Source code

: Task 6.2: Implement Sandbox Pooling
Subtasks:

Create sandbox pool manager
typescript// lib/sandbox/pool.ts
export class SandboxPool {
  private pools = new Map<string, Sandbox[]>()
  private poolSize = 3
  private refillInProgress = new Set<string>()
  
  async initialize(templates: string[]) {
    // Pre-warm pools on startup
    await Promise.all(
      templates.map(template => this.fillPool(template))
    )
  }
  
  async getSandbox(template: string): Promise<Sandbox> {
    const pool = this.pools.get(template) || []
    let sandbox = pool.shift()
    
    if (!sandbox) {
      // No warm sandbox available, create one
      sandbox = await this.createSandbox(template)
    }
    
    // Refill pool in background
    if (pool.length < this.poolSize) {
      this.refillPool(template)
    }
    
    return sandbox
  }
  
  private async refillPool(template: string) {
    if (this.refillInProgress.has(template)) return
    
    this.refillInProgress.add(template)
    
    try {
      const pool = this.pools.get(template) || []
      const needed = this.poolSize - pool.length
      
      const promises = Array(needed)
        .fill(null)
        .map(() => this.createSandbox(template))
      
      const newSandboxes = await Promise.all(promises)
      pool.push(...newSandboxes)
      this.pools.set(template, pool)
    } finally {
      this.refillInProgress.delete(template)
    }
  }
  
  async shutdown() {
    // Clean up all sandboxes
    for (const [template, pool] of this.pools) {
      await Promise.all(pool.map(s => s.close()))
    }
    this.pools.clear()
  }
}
***
**What you will do**
Copy out each line of the data that holds the string "newSandboxes".

**Task response**
      const newSandboxes = await Promise.all(promises)
      pool.push(...newSandboxes)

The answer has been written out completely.